New York Gov. Andrew Cuomo (D.) said the only threat to the United States "is from within" during his inauguration address delivered Tuesday.
While Cuomo, who begins his third term as governor, has said he will not run for president in 2020, he consistently struck a national message and criticized the Trump administration without ever specifically naming President Donald Trump himself.
"When they write the history books about this time and place, I believe they will record this period as one of global and national unrest," he said. "A time that saw thousands of new immigrants reaching for our borders in search of hope. A time that saw troubled, frightened, American citizens frustrated by economic stagnation and a deteriorating democracy, have grave new doubts about where our country is headed."
Although he said during his campaign that America "was never that great"–a statement he soon attempted to clarify–he declared no threat existed against the U.S. except the divisions ravaging it from the inside.
"There is no other nation that can threaten us.
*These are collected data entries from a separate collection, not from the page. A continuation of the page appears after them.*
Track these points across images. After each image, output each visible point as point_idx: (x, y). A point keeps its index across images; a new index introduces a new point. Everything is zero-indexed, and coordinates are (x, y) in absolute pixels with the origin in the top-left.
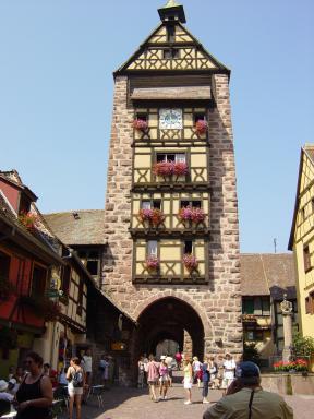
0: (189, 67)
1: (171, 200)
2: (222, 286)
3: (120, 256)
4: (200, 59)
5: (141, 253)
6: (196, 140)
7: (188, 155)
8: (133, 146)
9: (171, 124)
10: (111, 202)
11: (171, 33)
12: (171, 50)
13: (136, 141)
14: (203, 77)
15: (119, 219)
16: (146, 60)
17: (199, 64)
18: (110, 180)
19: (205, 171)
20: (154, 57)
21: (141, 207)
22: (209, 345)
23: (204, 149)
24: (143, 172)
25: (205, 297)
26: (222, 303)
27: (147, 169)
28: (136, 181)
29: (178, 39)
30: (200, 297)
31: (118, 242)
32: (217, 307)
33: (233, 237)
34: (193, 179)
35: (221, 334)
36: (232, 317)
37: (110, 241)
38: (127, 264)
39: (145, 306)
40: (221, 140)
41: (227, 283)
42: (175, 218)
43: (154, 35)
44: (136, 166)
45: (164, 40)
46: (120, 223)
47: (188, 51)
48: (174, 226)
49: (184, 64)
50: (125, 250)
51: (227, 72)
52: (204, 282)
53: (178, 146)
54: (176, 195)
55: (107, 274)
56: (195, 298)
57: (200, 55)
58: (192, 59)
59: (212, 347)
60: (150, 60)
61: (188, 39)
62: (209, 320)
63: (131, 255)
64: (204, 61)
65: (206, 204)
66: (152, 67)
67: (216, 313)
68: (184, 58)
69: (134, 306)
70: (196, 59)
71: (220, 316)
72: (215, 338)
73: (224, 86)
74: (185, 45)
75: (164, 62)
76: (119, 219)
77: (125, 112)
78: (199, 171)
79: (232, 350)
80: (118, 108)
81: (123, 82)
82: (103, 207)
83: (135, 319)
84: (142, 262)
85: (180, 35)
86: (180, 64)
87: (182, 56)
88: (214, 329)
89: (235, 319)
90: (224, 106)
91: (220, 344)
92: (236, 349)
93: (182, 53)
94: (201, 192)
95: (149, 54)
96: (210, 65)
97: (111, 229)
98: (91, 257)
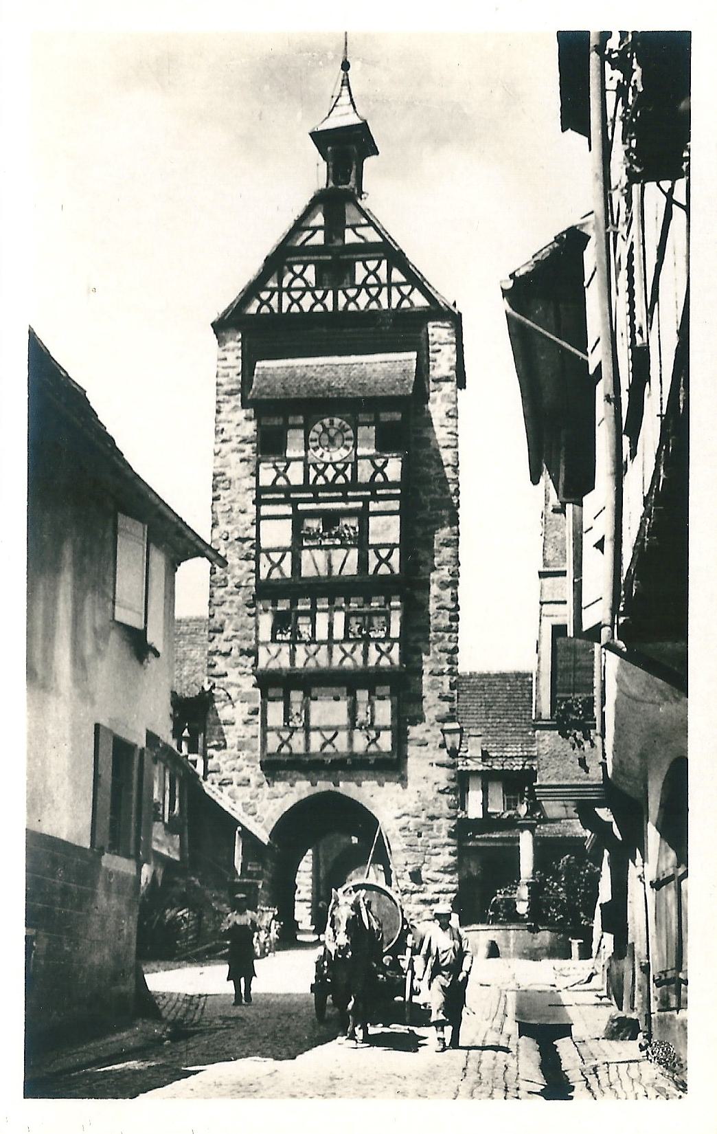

America's only threat is from within: it is the growing division amongst us," said. "The threat is when we see ourselves as black or white, foreign or native born, instead of as Americans. As Christians or Jews or Muslims, gay or straight, instead of as Americans. That, my friends, is truly frightening."
"People's frustration is turning to fear and the fear is turning to anger and the anger is turning to division. It is impossible to overstate how dangerous, how malignant this condition is. It is like a cancer that is spreading throughout our society, a disease that causes one cell in the body politic to attack other cells, to turn one against one another," he added.
Cuomo said his third term would pursue a baldly progressive agenda and that he felt "liberated" by having a Democratic-controlled legislature in both chambers for the first time in his tenure as governor.
"We will make history, and New York will move forward, not by building a wall, my friends, but by building new bridges, and building new airports, and creating new middle-class jobs and an economic future for the next generation, and showing how good we can be at all of this when we are together," he said.